Task brief — Please repeat the listing exactly, starting at its first line and stopping after the line that contains "Diagnosis: Glioblastoma. Primary".

Available data —
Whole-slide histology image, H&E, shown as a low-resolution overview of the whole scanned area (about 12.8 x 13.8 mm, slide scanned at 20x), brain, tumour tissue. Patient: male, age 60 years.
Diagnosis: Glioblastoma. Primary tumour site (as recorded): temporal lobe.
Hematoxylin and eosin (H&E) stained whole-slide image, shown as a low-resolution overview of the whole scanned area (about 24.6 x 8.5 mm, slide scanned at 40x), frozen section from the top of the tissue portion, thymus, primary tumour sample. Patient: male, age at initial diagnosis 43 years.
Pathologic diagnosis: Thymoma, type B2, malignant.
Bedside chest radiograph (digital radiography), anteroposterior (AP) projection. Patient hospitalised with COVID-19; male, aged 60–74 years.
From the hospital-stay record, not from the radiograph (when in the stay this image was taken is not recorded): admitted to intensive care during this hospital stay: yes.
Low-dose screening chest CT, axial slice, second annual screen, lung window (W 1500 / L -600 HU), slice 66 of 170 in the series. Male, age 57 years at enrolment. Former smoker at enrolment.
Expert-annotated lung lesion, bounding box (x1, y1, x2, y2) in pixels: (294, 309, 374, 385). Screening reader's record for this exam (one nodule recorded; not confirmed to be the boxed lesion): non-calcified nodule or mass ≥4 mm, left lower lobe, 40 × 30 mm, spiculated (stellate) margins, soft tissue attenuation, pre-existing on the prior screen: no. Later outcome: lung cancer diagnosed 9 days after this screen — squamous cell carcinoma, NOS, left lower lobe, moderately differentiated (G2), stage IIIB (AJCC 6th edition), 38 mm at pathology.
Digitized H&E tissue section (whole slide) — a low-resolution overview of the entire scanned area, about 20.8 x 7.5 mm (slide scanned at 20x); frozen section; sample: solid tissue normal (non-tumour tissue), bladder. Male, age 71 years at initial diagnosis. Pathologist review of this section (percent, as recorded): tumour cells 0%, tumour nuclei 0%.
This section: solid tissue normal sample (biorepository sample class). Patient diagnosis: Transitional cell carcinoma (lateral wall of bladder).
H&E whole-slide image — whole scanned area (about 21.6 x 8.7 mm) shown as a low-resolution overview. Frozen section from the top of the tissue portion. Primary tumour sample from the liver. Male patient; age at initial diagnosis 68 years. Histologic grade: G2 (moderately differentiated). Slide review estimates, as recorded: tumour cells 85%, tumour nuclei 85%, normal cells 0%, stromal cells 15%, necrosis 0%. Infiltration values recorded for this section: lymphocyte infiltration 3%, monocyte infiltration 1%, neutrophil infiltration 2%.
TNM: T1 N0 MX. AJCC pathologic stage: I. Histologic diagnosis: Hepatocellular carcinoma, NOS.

Exercise solution —
Whole-slide histology image, H&E, shown as a low-resolution overview of the whole scanned area (about 12.8 x 13.8 mm, slide scanned at 20x), brain, tumour tissue. Patient: male, age 60 years.
Diagnosis: Glioblastoma. Primary tumour site (as recorded): temporal lobe.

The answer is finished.